Training may also include generating a first output training image 1116 (also referred to as a "first output training image" as well) based on the rotated first implicit representation 1108 of the training object 1101

) And generates a second output training image 1114 (also referred to as a second output training image 1114) based on the rotated second implicit representation 1110 of the training object 1101

). Training may also include comparing the first input training image 1100 with the second output training image 1114, and the second inputThe training image 1102 is compared to a first output training image 1116.

FIG. 12 illustrates a flow diagram of an exemplary process for training a model, such as ML model 220, based on an invariant constraint under rotation between a training object and a model-generated representation, according to one or more implementations.
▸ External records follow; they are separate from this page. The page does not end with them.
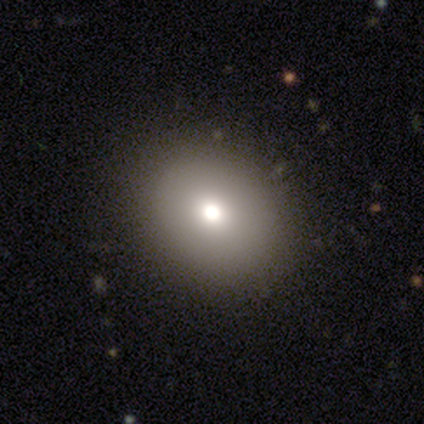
Q: Smooth or featured?
A: smooth (81%); runner-up: featured or disk (11%)
Q: How rounded?
A: round (63%); runner-up: in between (37%)
Q: Merging?
A: none (45%); runner-up: minor disturbance (3%)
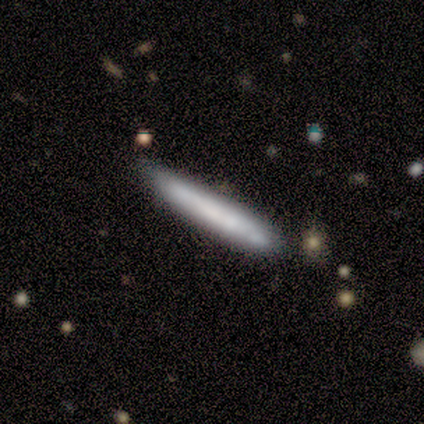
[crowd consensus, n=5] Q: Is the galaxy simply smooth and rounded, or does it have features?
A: smooth — 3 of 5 (60%).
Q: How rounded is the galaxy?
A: cigar-shaped — 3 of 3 (100%).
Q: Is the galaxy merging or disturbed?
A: none — 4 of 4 (100%).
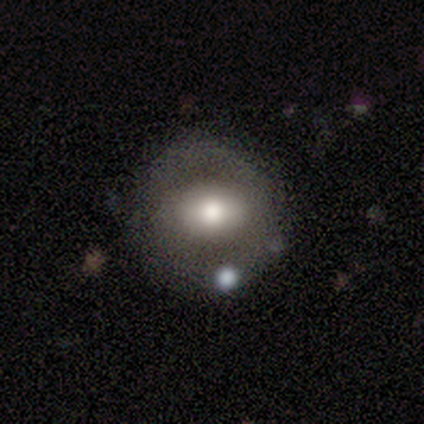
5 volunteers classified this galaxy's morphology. Smooth or featured? 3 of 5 (60%) said featured or disk. Edge-on disk? 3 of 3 (100%) said no. Bar? 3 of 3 (100%) said no. Spiral arms? 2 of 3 (67%) said yes. Spiral winding? 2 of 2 (100%) said medium. Spiral arm count? 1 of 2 (50%, tied with 3) said 2. Bulge size? 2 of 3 (67%) said moderate. Merging? 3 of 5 (60%) said none.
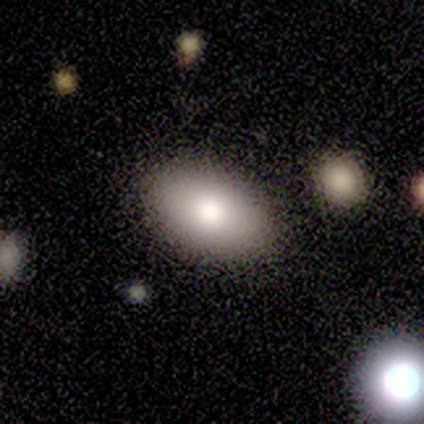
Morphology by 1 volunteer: Consensus on every question: smooth or featured — smooth (100%); how rounded — in between (100%); merging — none (100%).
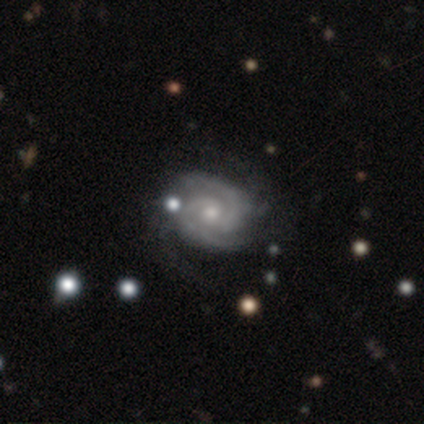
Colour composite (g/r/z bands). It shows a featured or disk galaxy (100%) with no bar (84%), 2 (86%) tight (53%) spiral arms (95%) and a moderate central bulge (63%). Merging: none (55%).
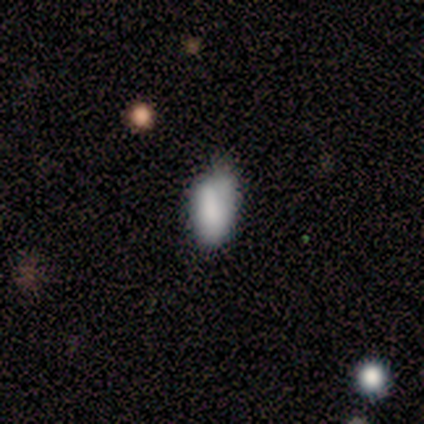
Overall: smooth (83%). How rounded: in between (80%). Merging: none (73%).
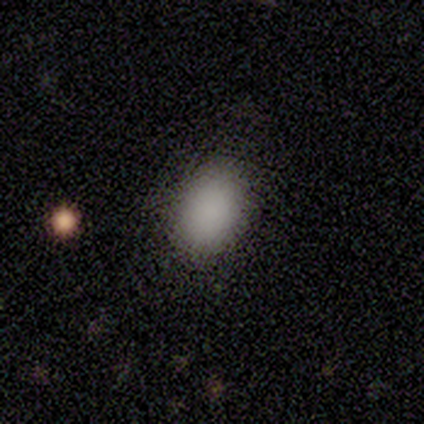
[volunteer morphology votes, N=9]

For purposes of explanation, process 1200 is described herein primarily with respect to server 120 of fig. 1. However, process 1200 is not limited to server 120 of fig. 1, and one or more blocks (or operations) of process 1200 may be performed by one or more other components of server 120 and/or by other suitable devices, such as electronic device 110. Further for purposes of explanation, the blocks of process 1200 are described herein as occurring sequentially or linearly. However, multiple blocks of process 1200 may occur in parallel. Further, the blocks of process 1200 need not be performed in the order shown, and/or one or more blocks of process 1200 need not be performed and/or may be replaced by other operations.

At block 1202, server 120 may provide a first input training image, such as input training image 1100 of fig. 11, depicting a first view of a training object, such as training object 1101, to the machine learning model.

At block 1204, the server 120 may provide a second input training image, such as the input training image 1102 of fig. 11, depicting a second view of a training object, such as training object 1101, to the machine learning model.

At block 1206, the server 120 may generate a first implicit representation of the training object, such as implicit representation 1104, based on the first input training image.

At block 1208, the server 120 may generate a second implicit representation of the training object, such as the implicit representation 1106, based on the second input training image.

At block 1210, the server 120 may rotate the first implicit representation of the training object (e.g., to form a rotated first implicit representation 1108).

At block 1212, the server 120 may rotate the second implicit representation of the training object (e.g., to form a rotated second implicit representation 1110).

At block 1214, the server 120 may generate a first output training image, such as the output training image 1116, based on the rotated first implicit representation 1108 of the training object.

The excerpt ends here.